[Items stored from a collection]
--- START ---
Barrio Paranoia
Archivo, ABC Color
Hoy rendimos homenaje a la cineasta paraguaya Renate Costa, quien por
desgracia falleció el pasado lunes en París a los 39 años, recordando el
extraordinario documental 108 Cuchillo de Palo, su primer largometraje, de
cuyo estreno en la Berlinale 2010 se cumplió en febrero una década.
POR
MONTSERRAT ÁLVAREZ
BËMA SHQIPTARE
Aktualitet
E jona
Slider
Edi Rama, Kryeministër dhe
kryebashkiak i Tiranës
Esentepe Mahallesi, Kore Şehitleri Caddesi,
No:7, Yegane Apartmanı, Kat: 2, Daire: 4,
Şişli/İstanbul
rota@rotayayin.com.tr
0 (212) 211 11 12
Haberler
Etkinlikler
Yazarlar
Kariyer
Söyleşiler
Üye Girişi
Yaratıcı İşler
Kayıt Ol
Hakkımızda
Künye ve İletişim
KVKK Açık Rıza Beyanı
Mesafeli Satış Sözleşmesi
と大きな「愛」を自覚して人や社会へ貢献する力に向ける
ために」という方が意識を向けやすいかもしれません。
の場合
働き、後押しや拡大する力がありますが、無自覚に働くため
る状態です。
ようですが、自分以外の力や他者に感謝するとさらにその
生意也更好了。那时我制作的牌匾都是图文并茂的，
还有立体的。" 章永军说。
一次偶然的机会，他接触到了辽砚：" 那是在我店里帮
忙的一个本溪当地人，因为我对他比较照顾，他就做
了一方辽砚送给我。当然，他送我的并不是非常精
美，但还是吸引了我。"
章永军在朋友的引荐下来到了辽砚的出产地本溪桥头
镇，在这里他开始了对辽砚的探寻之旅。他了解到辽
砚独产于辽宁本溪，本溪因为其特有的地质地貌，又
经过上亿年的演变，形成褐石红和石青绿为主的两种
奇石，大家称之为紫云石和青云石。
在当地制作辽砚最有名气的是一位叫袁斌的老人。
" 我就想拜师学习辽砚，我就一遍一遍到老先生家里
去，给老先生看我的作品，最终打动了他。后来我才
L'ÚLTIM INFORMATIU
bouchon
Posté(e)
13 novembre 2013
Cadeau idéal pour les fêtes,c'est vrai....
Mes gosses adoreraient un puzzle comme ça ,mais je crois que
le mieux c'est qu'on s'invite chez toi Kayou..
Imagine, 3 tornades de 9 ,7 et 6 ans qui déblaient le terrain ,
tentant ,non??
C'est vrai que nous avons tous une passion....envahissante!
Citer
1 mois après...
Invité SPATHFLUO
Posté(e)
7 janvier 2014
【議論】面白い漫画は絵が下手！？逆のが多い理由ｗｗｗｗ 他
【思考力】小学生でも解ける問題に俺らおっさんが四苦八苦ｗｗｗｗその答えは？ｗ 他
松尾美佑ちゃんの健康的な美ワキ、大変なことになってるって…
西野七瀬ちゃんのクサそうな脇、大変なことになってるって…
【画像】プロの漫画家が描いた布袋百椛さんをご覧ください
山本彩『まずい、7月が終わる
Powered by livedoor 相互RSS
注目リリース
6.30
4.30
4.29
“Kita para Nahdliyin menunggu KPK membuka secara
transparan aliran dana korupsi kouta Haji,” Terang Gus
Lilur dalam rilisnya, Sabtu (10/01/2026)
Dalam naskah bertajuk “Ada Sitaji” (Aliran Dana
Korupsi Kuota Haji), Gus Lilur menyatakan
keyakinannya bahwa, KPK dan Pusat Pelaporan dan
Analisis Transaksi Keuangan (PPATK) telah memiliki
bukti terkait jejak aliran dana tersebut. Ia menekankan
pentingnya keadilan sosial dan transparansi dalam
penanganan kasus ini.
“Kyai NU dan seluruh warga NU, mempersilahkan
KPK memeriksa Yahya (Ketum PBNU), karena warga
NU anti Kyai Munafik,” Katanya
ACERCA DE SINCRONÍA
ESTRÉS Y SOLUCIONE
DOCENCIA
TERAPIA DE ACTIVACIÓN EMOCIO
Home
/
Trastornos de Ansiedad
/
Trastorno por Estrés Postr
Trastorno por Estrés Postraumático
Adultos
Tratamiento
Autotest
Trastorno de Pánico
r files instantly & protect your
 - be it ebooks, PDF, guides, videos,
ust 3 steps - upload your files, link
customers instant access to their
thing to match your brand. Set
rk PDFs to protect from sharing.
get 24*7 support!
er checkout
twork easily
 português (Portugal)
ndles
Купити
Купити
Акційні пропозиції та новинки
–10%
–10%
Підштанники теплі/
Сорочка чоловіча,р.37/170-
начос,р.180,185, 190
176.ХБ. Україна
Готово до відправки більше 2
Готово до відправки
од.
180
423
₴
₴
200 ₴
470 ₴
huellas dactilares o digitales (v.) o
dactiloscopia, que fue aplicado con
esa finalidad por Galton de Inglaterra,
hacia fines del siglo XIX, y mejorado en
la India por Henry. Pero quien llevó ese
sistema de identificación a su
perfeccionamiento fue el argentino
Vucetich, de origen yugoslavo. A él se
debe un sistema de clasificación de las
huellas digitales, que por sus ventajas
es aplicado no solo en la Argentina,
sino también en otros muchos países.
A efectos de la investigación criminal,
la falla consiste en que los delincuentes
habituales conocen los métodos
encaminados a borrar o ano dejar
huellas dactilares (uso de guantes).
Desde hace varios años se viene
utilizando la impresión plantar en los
--- END ---
▶ [Work task]: Extract each line of the records above that contains the string "warga".

▶ [Final answer]:
“Kyai NU dan seluruh warga NU, mempersilahkan
KPK memeriksa Yahya (Ketum PBNU), karena warga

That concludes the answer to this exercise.